• **Input data**:
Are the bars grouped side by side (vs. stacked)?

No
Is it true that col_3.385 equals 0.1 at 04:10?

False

==

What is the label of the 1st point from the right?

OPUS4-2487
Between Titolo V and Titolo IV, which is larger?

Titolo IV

* * *

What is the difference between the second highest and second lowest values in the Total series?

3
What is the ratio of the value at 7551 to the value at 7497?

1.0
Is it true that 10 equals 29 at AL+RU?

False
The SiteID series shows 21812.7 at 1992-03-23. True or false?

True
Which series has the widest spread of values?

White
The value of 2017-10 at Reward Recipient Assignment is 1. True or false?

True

• **Required action**: Which lines of the listing above contain the word "series"? List each of them in full.

• **Written solution**:
What is the difference between the second highest and second lowest values in the Total series?
The SiteID series shows 21812.7 at 1992-03-23. True or false?
Which series has the widest spread of values?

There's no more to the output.